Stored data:
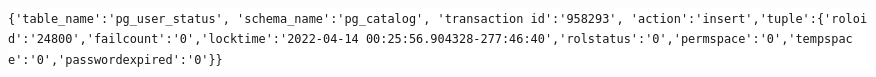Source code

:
 ```
{'table_name':'pg_user_status', 'schema_name':'pg_catalog', 'transaction id':'958293', 'action':'insert','tuple':{'roloid':'24800','failcount':'0','locktime':'2022-04-14 00:25:56.904328-277:46:40','rolstatus':'0','permspace':'0','tempspace':'0','passwordexpired':'0'}}
```
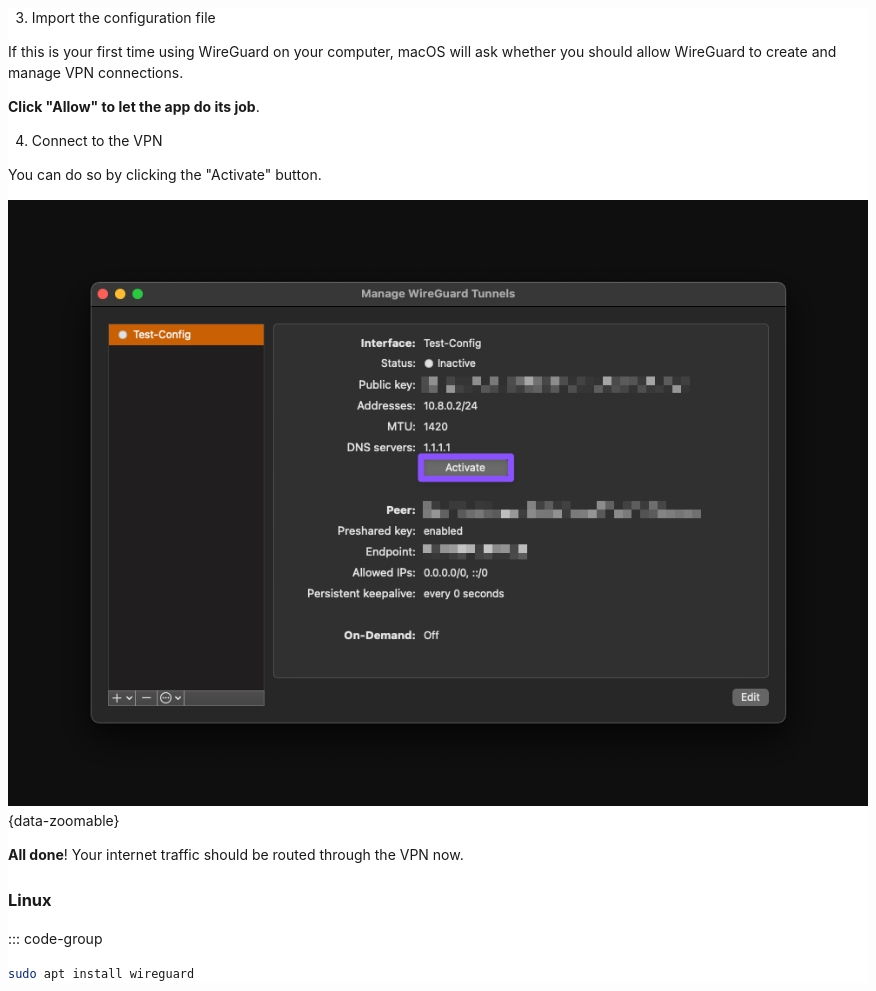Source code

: 3. Import the configuration file

<video width="1440" autoplay controls loop muted>
  <source src="/videos/vpn/wireguard-easy/import-config-macos.mp4" type="video/mp4" />
</video>

If this is your first time using WireGuard on your computer, macOS will ask whether you should allow WireGuard to create and manage VPN connections. 

**Click "Allow" to let the app do its job**.

4. Connect to the VPN

You can do so by clicking the "Activate" button.

![Connecting to a WireGuard config on macOS](/images/vpn/wireguard-easy/macos-connect.png){data-zoomable}

**All done**! Your internet traffic should be routed through the VPN now.

### Linux

::: code-group

```bash [Debian/Ubuntu]
sudo apt install wireguard
```

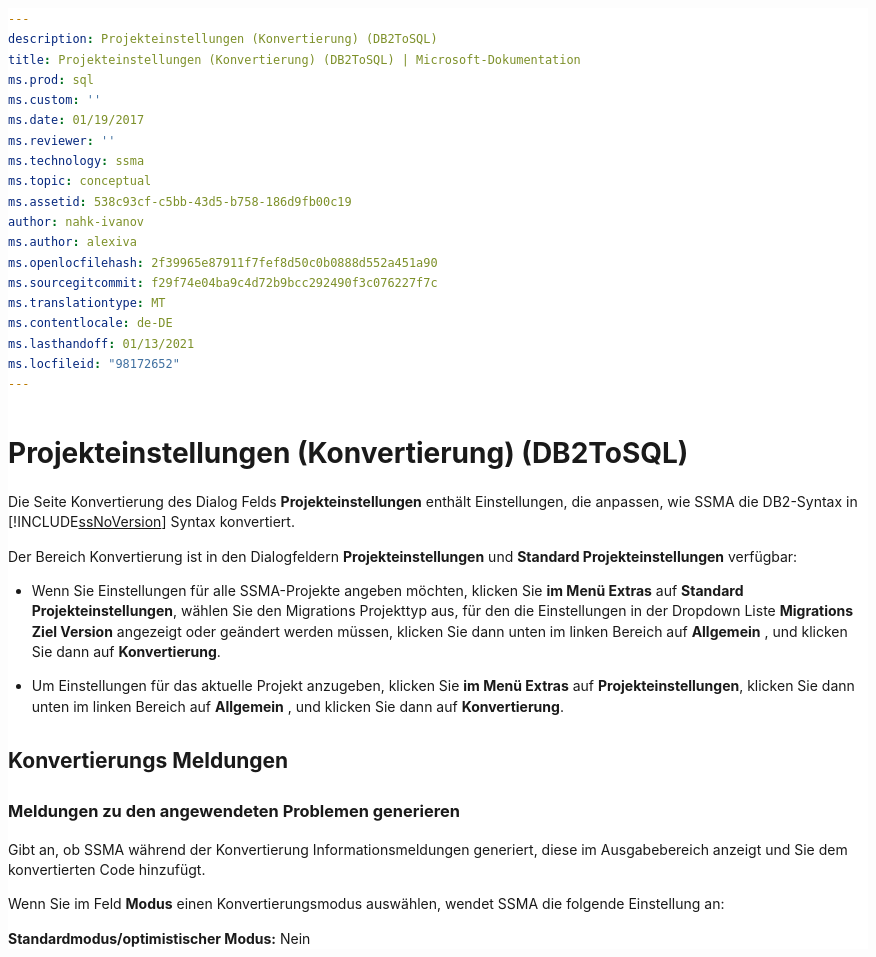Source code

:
```yaml
---
description: Projekteinstellungen (Konvertierung) (DB2ToSQL)
title: Projekteinstellungen (Konvertierung) (DB2ToSQL) | Microsoft-Dokumentation
ms.prod: sql
ms.custom: ''
ms.date: 01/19/2017
ms.reviewer: ''
ms.technology: ssma
ms.topic: conceptual
ms.assetid: 538c93cf-c5bb-43d5-b758-186d9fb00c19
author: nahk-ivanov
ms.author: alexiva
ms.openlocfilehash: 2f39965e87911f7fef8d50c0b0888d552a451a90
ms.sourcegitcommit: f29f74e04ba9c4d72b9bcc292490f3c076227f7c
ms.translationtype: MT
ms.contentlocale: de-DE
ms.lasthandoff: 01/13/2021
ms.locfileid: "98172652"
---
```

# <a name="project-settings-conversion-db2tosql"></a>Projekteinstellungen (Konvertierung) (DB2ToSQL)
Die Seite Konvertierung des Dialog Felds **Projekteinstellungen** enthält Einstellungen, die anpassen, wie SSMA die DB2-Syntax in [!INCLUDE[ssNoVersion](../../includes/ssnoversion-md.md)] Syntax konvertiert.  
  
Der Bereich Konvertierung ist in den Dialogfeldern **Projekteinstellungen** und **Standard Projekteinstellungen** verfügbar:  
  
-   Wenn Sie Einstellungen für alle SSMA-Projekte angeben möchten, klicken Sie **im Menü Extras** auf **Standard Projekteinstellungen**, wählen Sie den Migrations Projekttyp aus, für den die Einstellungen in der Dropdown Liste **Migrations Ziel Version** angezeigt oder geändert werden müssen, klicken Sie dann unten im linken Bereich auf **Allgemein** , und klicken Sie dann auf **Konvertierung**.  
  
-   Um Einstellungen für das aktuelle Projekt anzugeben, klicken Sie **im Menü Extras** auf **Projekteinstellungen**, klicken Sie dann unten im linken Bereich auf **Allgemein** , und klicken Sie dann auf **Konvertierung**.  
  
## <a name="conversion-messages"></a>Konvertierungs Meldungen  
  
### <a name="generate-messages-about-issues-applied"></a>Meldungen zu den angewendeten Problemen generieren  
Gibt an, ob SSMA während der Konvertierung Informationsmeldungen generiert, diese im Ausgabebereich anzeigt und Sie dem konvertierten Code hinzufügt.  
  
Wenn Sie im Feld **Modus** einen Konvertierungsmodus auswählen, wendet SSMA die folgende Einstellung an:  
  
**Standardmodus/optimistischer Modus:** Nein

→ **Task instructions**
Repeat the records above exactly, from the first line through the line containing "the configuration file", and leave out the pictures.

→ **Problem solution**
Source code

:
 ```
{'table_name':'pg_user_status', 'schema_name':'pg_catalog', 'transaction id':'958293', 'action':'insert','tuple':{'roloid':'24800','failcount':'0','locktime':'2022-04-14 00:25:56.904328-277:46:40','rolstatus':'0','permspace':'0','tempspace':'0','passwordexpired':'0'}}
```
Source code

: 3. Import the configuration file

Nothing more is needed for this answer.